Did going to boarding school help me to run a marathon?


This Sunday was Brighton Marathon. The sun shone and the city came alive as residents came out to support and cheer on the runners. As a young child, I used to watch the London marathon on TV, in awe of these people, dressed up in all sorts of outfits who managed to run 26 miles.


Fast forward 30 years and I found myself turning to running as a way of managing my own emotional difficulties. 5km quickly became 10km, and I found myself signing up for the Brighton Marathon. I discovered the character trait of endurance that I learned from boarding school really came into its own with marathon training. Come rain or shine, I would be out there pushing myself over the South Downs clocking up my miles. Two weeks before marathon day, after a 20-mile run, my calf muscle tore and I had to hobble home....


I kept my hope up until the day before the race when I had to admit defeat and pull out of the marathon. I was devastated. The hardest part was that I had to stop running. For months. Running had enabled me to literally run away from my problems so I didn't have to face the difficulties I was experiencing in my personal life. It was time to turn towards them....


3 years later a friend had entered me for the ballot for the London Marathon, neither of us believing it was likely. I got a place and decided to slowly start training, but did it differently. I had worked through the issues that I was using running to escape from and therefore my motivation was different. However, a fundamental difference was that I chose to look after myself. I didn't push myself.
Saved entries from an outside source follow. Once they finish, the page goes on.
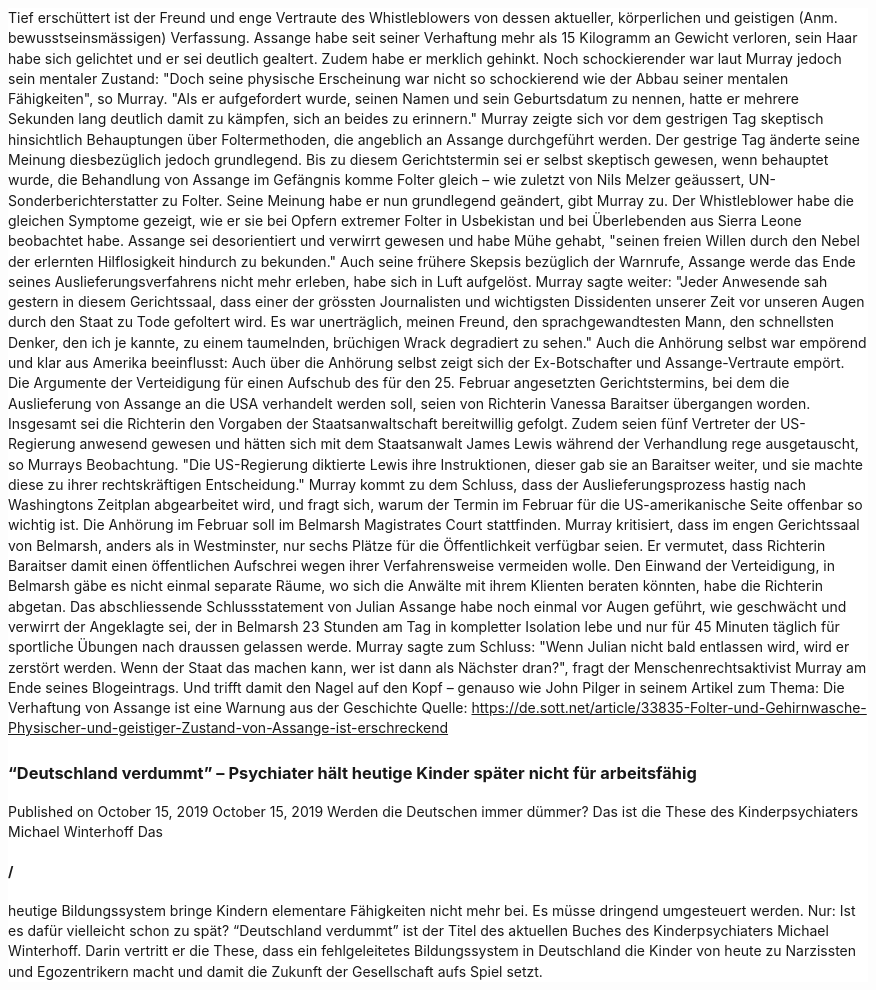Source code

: Tief erschüttert ist der Freund und enge Vertraute des Whistleblowers von dessen aktueller, körperlichen und geistigen (Anm. bewusstseinsmässigen) Verfassung. Assange habe seit seiner Verhaftung mehr als 15 Kilogramm an Gewicht verloren, sein Haar habe sich gelichtet und er sei deutlich gealtert. Zudem habe er merklich gehinkt. Noch schockierender war laut Murray jedoch sein mentaler Zustand: "Doch seine physische Erscheinung war nicht so schockierend wie der Abbau seiner mentalen Fähigkeiten", so Murray. "Als er aufgefordert wurde, seinen Namen und sein Geburtsdatum zu nennen, hatte er mehrere Sekunden lang deutlich damit zu kämpfen, sich an beides zu erinnern." Murray zeigte sich vor dem gestrigen Tag skeptisch hinsichtlich Behauptungen über Foltermethoden, die angeblich an Assange durchgeführt werden. Der gestrige Tag änderte seine Meinung diesbezüglich jedoch grundlegend. Bis zu diesem Gerichtstermin sei er selbst skeptisch gewesen, wenn behauptet wurde, die Behandlung von Assange im Gefängnis komme Folter gleich – wie zuletzt von Nils Melzer geäussert, UN-Sonderberichterstatter zu Folter. Seine Meinung habe er nun grundlegend geändert, gibt Murray zu. Der Whistleblower habe die gleichen Symptome gezeigt, wie er sie bei Opfern extremer Folter in Usbekistan und bei Überlebenden aus Sierra Leone beobachtet habe. Assange sei desorientiert und verwirrt gewesen und habe Mühe gehabt, "seinen freien Willen durch den Nebel der erlernten Hilflosigkeit hindurch zu bekunden." Auch seine frühere Skepsis bezüglich der Warnrufe, Assange werde das Ende seines Auslieferungsverfahrens nicht mehr erleben, habe sich in Luft aufgelöst. Murray sagte weiter: "Jeder Anwesende sah gestern in diesem Gerichtssaal, dass einer der grössten Journalisten und wichtigsten Dissidenten unserer Zeit vor unseren Augen durch den Staat zu Tode gefoltert wird. Es war unerträglich, meinen Freund, den sprachgewandtesten Mann, den schnellsten Denker, den ich je kannte, zu einem taumelnden, brüchigen Wrack degradiert zu sehen." Auch die Anhörung selbst war empörend und klar aus Amerika beeinflusst: Auch über die Anhörung selbst zeigt sich der Ex-Botschafter und Assange-Vertraute empört. Die Argumente der Verteidigung für einen Aufschub des für den 25. Februar angesetzten Gerichtstermins, bei dem die Auslieferung von Assange an die USA verhandelt werden soll, seien von Richterin Vanessa Baraitser übergangen worden. Insgesamt sei die Richterin den Vorgaben der Staatsanwaltschaft bereitwillig gefolgt. Zudem seien fünf Vertreter der US-Regierung anwesend gewesen und hätten sich mit dem Staatsanwalt James Lewis während der Verhandlung rege ausgetauscht, so Murrays Beobachtung. "Die US-Regierung diktierte Lewis ihre Instruktionen, dieser gab sie an Baraitser weiter, und sie machte diese zu ihrer rechtskräftigen Entscheidung." Murray kommt zu dem Schluss, dass der Auslieferungsprozess hastig nach Washingtons Zeitplan abgearbeitet wird, und fragt sich, warum der Termin im Februar für die US-amerikanische Seite offenbar so wichtig ist.
Die Anhörung im Februar soll im Belmarsh Magistrates Court stattfinden. Murray kritisiert, dass im engen Gerichtssaal von Belmarsh, anders als in Westminster, nur sechs Plätze für die Öffentlichkeit verfügbar seien. Er vermutet, dass Richterin Baraitser damit einen öffentlichen Aufschrei wegen ihrer Verfahrensweise vermeiden wolle. Den Einwand der Verteidigung, in Belmarsh gäbe es nicht einmal separate Räume, wo sich die Anwälte mit ihrem Klienten beraten könnten, habe die Richterin abgetan. Das abschliessende Schlussstatement von Julian Assange habe noch einmal vor Augen geführt, wie geschwächt und verwirrt der Angeklagte sei, der in Belmarsh 23 Stunden am Tag in kompletter Isolation lebe und nur für 45 Minuten täglich für sportliche Übungen nach draussen gelassen werde.
Murray sagte zum Schluss: "Wenn Julian nicht bald entlassen wird, wird er zerstört werden. Wenn der Staat das machen kann, wer ist dann als Nächster dran?", fragt der Menschenrechtsaktivist Murray am Ende seines Blogeintrags.
Und trifft damit den Nagel auf den Kopf – genauso wie John Pilger in seinem Artikel zum Thema: Die Verhaftung von Assange ist eine Warnung aus der Geschichte Quelle: https://de.sott.net/article/33835-Folter-und-Gehirnwasche-Physischer-und-geistiger-Zustand-von-Assange-ist-erschreckend
### “Deutschland verdummt” – Psychiater hält heutige Kinder später nicht für arbeitsfähig
Published on October 15, 2019 October 15, 2019 Werden die Deutschen immer dümmer? Das ist die These des Kinderpsychiaters Michael Winterhoff Das
#### /
heutige Bildungssystem bringe Kindern elementare Fähigkeiten nicht mehr bei. Es müsse dringend umgesteuert werden. Nur: Ist es dafür vielleicht schon zu spät? “Deutschland verdummt” ist der Titel des aktuellen Buches des Kinderpsychiaters Michael Winterhoff.
Darin vertritt er die These, dass ein fehlgeleitetes Bildungssystem in Deutschland die Kinder von heute zu Narzissten und Egozentrikern macht und damit die Zukunft der Gesellschaft aufs Spiel setzt.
Every time I felt a niggle, I stopped. I stretched properly. I had sports massages. A month before the Marathon I took myself off to a yoga retreat to unwind and soothe my parasympathetic nervous system.


The day of the London Marathon came and was one of the best days of my life. As I crossed the finish line, I could not believe that my body had supported me to do so. I had also supported my body.


Ex-boarders can often find it hard to look after themselves. They may have high levels of endurance as a result of being abandoned at a young age and having to get on with it on their own. They are trapped, they have to get their head down and endure many difficult emotional and physical situations. Ironically, many schools use running as a punishment and I have heard many tales of children as young as 7 being forced to run around their playing fields for all sorts of reasons such as talking during prep, or being caught with their sock downs.


High levels of endurance can have advantages but when paired with low levels of self-care it can be dangerous. My marathon lessons taught me that if I slowed down, nourished, and looked after myself I could cross the finish line. By abusing my body and pushing it through gruelling long runs, it broke.


Taking care of myself does not come naturally to me. At times it has felt like I simply don't know how to do it. That there is comfort in the discomfort, taking pride in appearing so tough and not needing the comfort that others appear to need.


However, by recognising that this defensive behaviour is a result of having to care for myself at such a young age at boarding school, I have started to change the ways I treat myself. A way that children may manage their difficult feelings of abandonment at school is by developing a belief that they don't need looking after. This prevents children from feeling any anger or sadness towards their parents for leaving them. "I didn't need them anyway."


If any of this resonates, try and look after yourself in the way that your child- self needed looking after when they had to fend for themselves prematurely. Remind them that they can slow down, that they are important and that they matter. I hope you can start to find ways to turn towards yourself and take care of your mind, body, and soul.